_YOUR TASK_
Search the material for "will" and show all lines that contain it.

┌──

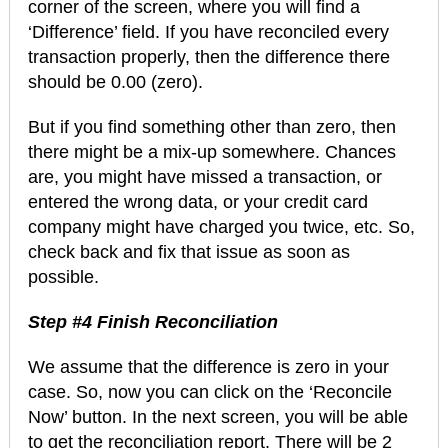
corner of the screen, where you will find a
‘Difference’ field. If you have reconciled every
transaction properly, then the difference there
should be 0.00 (zero).
But if you find something other than zero, then
there might be a mix-up somewhere. Chances
are, you might have missed a transaction, or
entered the wrong data, or your credit card
company might have charged you twice, etc. So,
check back and fix that issue as soon as
possible.
Step #4 Finish Reconciliation
We assume that the difference is zero in your
case. So, now you can click on the ‘Reconcile
Now’ button. In the next screen, you will be able
to get the reconciliation report. There will be 2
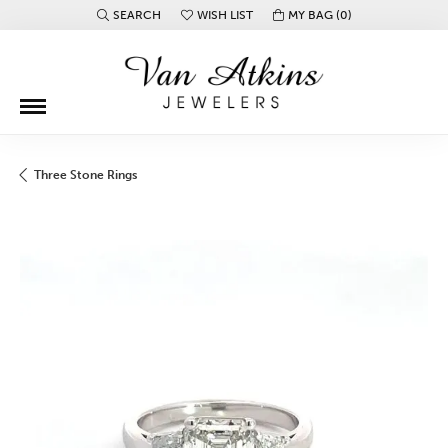
SEARCH
WISH LIST
MY BAG (
0
)
TOGGLE TOOLBAR SEARCH MENU
TOGGLE MY WISH LIST
Three Stone Rings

└──

_RESULT FOR THIS TASK_
corner of the screen, where you will find a
Now’ button. In the next screen, you will be able
to get the reconciliation report. There will be 2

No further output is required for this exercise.